Sepanjang Februari 2019 kinerja reksadana saham ikut terseret IHSG yang berdarah-darah. Perkembangan wabah virus corona atau Covid-19 dinilai jadi penentu kinerja ke depannya.

Dilansir Bisnis.com, Head of Investment Avrist Asset Management Farash Farich mengatakan saat ini kondisi industri memang masih dipengaruhi dampak negatif dari wabah corona. Namun, dia meyakini ada sinyal ke arah positif dalam jangka waktu dekat, karena ada potensi IHSG akan berbalik menguat.

Jika kasus baru corona berkurang, kata Farash, diharapkan pasar akan lebih stabil dan meningkatkan jumlah pembelian atau subscription di reksadana. Adapun saat ini dia menilai investor individu cukup aktif membeli reksadana saat terjadi koreksi pasar.

Seiring dengan optimisme tersebut, Farash mengaku pihaknya tak memiliki rencana untuk memangkas target kinerja reksadana mereka, termasuk reksadana saham.

Berdasarkan data Infovesta, kinerja reksadana saham sepanjang Februari 2020 yang tergambar dalam Infovesta 90 Equity Fund Index membukukan imbal hasil negatif 13,82 persen. Hal yang sama juga dialami oleh reksa dana campuran yang tercermin dalam Infovesta 90 Balanced Fund Index, yakni negatif 6,43 persen.

Sementara itu reksadana pendapatan tetap yang digambarkan dalam 90 Fixed Income Fund Index menunjukkan kinerja positif naik 1,74 persen, sedangkan reksa dana pasar uang dalam 90 Money Market Fund Index naik 0,88 persen.

Reksadana Pasar uang

Penyebaran wabah corona telah menekan pasar investasi. Sepanjang Februari 2020, Indeks Harga Saham Gabungan melorot 8,2 persen. Anjloknya kinerja IHSG turut menyeret kinerja reksadana.

Berdasarkan data Infovesta Utama, reksadana saham mencatatkan kinerja terburuk. Tercermin dari Infovesta 90 Equity Fund Index yang selama bulan Februari anjlok 7,23 persen. Rata-rata kinerja reksadana campuran pun bernasib sama. Merujuk Infovesta 90 Balanced Fund Index, reksadana campuran tercatat minus 3,71 persen.

Di luar dugaan, reksadana pasar uang justru menjadi reksadana yang pertumbuhannya paling ciamik selama Februari. Infovesta 90 Money Market Fund Index menunjukkan pertumbuhan rata-rata 0,41 persen secara bulanan, tertinggi dibanding reksadana lainnya.

Reksadana pendapatan tetap yang biasanya mencatatkan kinerja paling positif di tengah kekhawatiran justru hanya tumbuh tipis. Di mana, Infovesta 90 Fixed Income Fund Index hanya naik 0,13 persen.
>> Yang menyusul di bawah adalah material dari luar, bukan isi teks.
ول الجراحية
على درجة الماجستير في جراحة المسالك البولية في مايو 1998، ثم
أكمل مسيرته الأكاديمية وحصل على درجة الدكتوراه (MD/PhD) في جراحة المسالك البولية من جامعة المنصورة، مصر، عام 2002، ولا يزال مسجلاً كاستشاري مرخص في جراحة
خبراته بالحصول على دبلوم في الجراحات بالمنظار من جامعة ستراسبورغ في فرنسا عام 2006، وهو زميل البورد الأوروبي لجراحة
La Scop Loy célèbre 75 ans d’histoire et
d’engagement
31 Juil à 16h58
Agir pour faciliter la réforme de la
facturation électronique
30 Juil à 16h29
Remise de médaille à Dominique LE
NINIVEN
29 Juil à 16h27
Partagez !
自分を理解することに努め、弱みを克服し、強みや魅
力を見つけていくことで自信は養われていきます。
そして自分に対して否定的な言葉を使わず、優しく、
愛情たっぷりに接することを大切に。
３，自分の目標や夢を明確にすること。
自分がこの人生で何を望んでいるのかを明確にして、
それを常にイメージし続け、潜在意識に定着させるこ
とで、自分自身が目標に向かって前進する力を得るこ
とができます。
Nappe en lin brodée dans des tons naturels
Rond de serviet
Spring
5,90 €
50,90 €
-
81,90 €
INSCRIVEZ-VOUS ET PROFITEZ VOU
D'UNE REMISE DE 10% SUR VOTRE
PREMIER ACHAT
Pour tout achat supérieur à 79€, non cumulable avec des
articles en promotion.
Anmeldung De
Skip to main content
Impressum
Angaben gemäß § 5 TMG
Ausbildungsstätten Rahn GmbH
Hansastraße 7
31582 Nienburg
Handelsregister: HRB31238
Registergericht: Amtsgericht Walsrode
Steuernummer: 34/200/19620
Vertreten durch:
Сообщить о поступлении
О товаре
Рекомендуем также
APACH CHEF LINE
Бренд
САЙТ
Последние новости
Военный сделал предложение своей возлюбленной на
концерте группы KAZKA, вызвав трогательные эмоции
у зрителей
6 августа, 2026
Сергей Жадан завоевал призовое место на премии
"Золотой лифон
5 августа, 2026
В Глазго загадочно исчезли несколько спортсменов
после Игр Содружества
Head of Investment Research Infovesta Utama Wawan Hendrayana menjelaskan, sejatinya kinerja reksadana pasar uang yang ciamik disebabkan adanya penurunan kinerja pada jenus reksadana yang lain.

"Reksadana saham anjlok karena virus corona sementara reksadana pendapatan tetap juga kurang mumpuni kinerjanya setelah banyaknya aksi jual oleh asing pada Surat Utang Negara (SUN)," ujarnya dilansir Kontan.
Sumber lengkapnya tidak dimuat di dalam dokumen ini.